News10NBC asked the governor last week during his visit to Rochester about sex offenders being moved from the closed Monroe Developmental Center in Brighton to group home settings. On Monday, after an announcement in Buffalo, Governor Cuomo was questioned again about the topic and seemed to take a more sympathetic tone.
It comes on the heels of a protest in West Seneca on Saturday in which an estimated 300 people showed up. Residents and their town supervisor learned from our initial report that seven convicted sex offenders with developmental disabilities had recently been relocated from MDC to two adjoining group homes in a residential neighborhood there.
But it isn't just West Seneca. News10NBC’s investigation found that a dozen medium and high risk sex offenders who were in a secure unit of the institution just prior to its closing were quietly relocated to group homes throughout the area. Two of them are living in a home on North Road in Scottsville.
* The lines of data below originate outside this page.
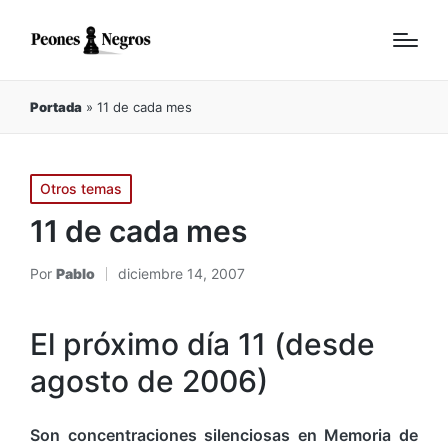
Portada
»
11 de cada mes
Publicado
Otros temas
en
11 de cada mes
Por
Pablo
diciembre 14, 2007
Publicado
por
El próximo día 11 (desde
agosto de 2006)
Son concentraciones silenciosas en Memoria de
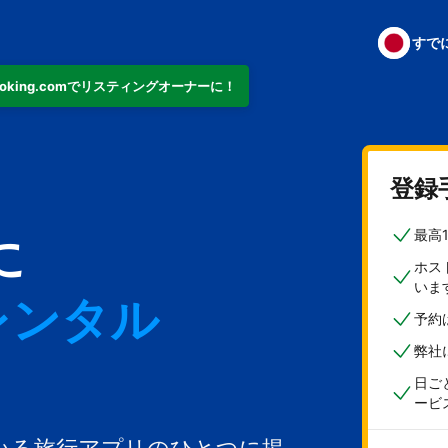
すで
ooking.comでリスティングオーナーに！
ト
登録
最高
に
ホス
いま
レンタル
予約
弊社
日ご
ービ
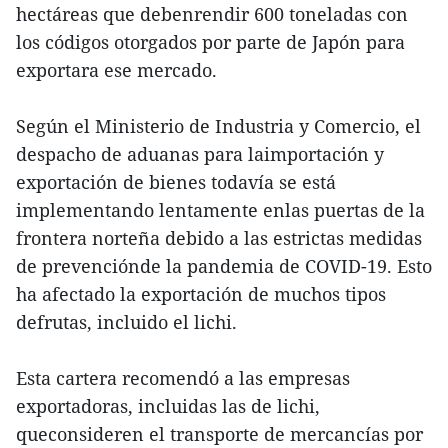
hectáreas que debenrendir 600 toneladas con
los códigos otorgados por parte de Japón para
exportara ese mercado.
Según el Ministerio de Industria y Comercio, el
despacho de aduanas para laimportación y
exportación de bienes todavía se está
implementando lentamente enlas puertas de la
frontera norteña debido a las estrictas medidas
de prevenciónde la pandemia de COVID-19. Esto
ha afectado la exportación de muchos tipos
defrutas, incluido el lichi.
Esta cartera recomendó a las empresas
exportadoras, incluidas las de lichi,
queconsideren el transporte de mercancías por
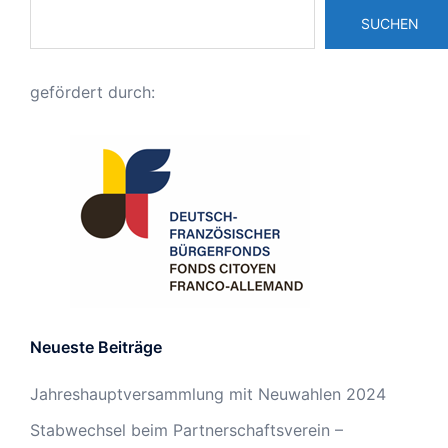
SUCHEN
gefördert durch:
Neueste Beiträge
Jahreshauptversammlung mit Neuwahlen 2024
Stabwechsel beim Partnerschaftsverein –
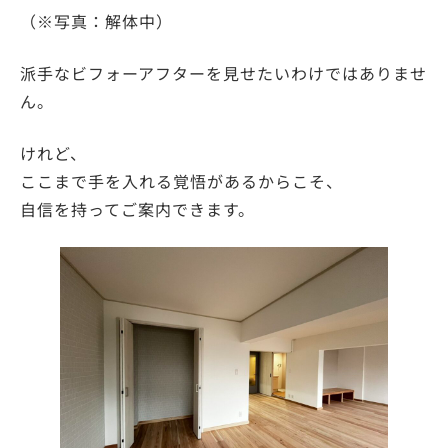
（※写真：解体中）
派手なビフォーアフターを見せたいわけではありませ
ん。
けれど、
ここまで手を入れる覚悟があるからこそ、
自信を持ってご案内できます。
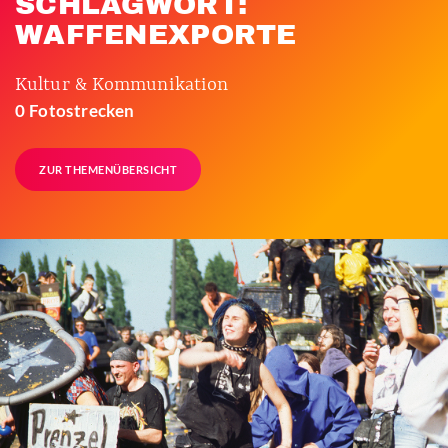
SCHLAGWORT:
WAFFENEXPORTE
Kultur & Kommunikation
0 Fotostrecken
ZUR THEMENÜBERSICHT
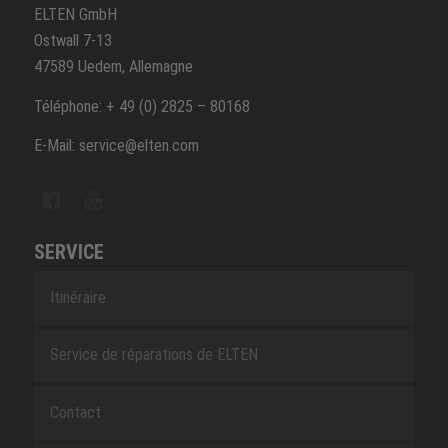
ELTEN GmbH
Ostwall 7-13
47589 Uedem, Allemagne
Téléphone: + 49 (0) 2825 – 80168
E-Mail: service@elten.com
SERVICE
Itinéraire
Service de réparations de ELTEN
Contact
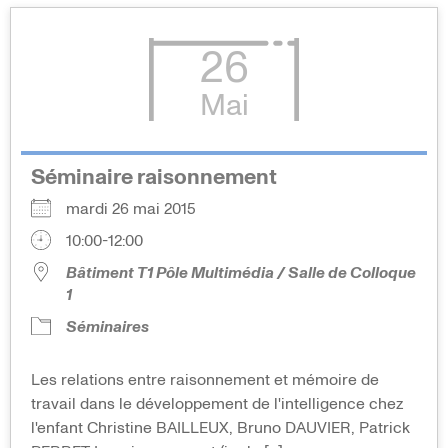
26
Mai
Séminaire raisonnement
mardi 26 mai 2015
10:00-12:00
Bâtiment T1 Pôle Multimédia / Salle de Colloque
1
Séminaires
Les relations entre raisonnement et mémoire de
travail dans le développement de l'intelligence chez
l'enfant Christine BAILLEUX, Bruno DAUVIER, Patrick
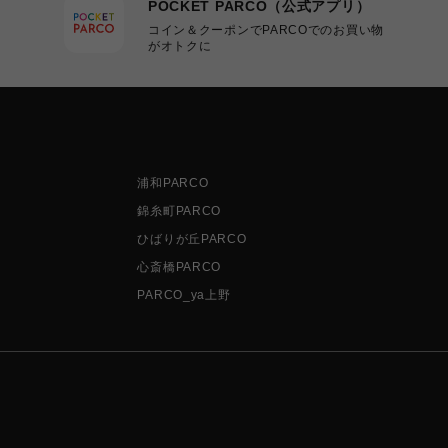
POCKET PARCO（公式アプリ）
コイン＆クーポンでPARCOでのお買い物
がオトクに
浦和PARCO
錦糸町PARCO
ひばりが丘PARCO
心斎橋PARCO
PARCO_ya上野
Critics of the closure plan forewarned that many of the residents could be a danger to the community and themselves if removed from a secure setting where they also receive intense treatment. The governor acknowledged that placement of the offenders needs to be carefully considered.
Gov. Andrew Cuomo said, "I understand why they would be nervous and why they would be upset. It's a real problem that we have. Sex offenders are released at one point when they are quote-unquote treated and deemed not at risk to society. But I totally understand the anxiety and the location should be appropriate."
The governor's office says any sex offender that poses a danger has been moved to another secure facility. Also, despite security concerns, state officials say the group homes have locks, alarms and trained supervision. The governor's office says it's important to point out these folks are in their care, not because they're criminals, but because they are developmentally disabled.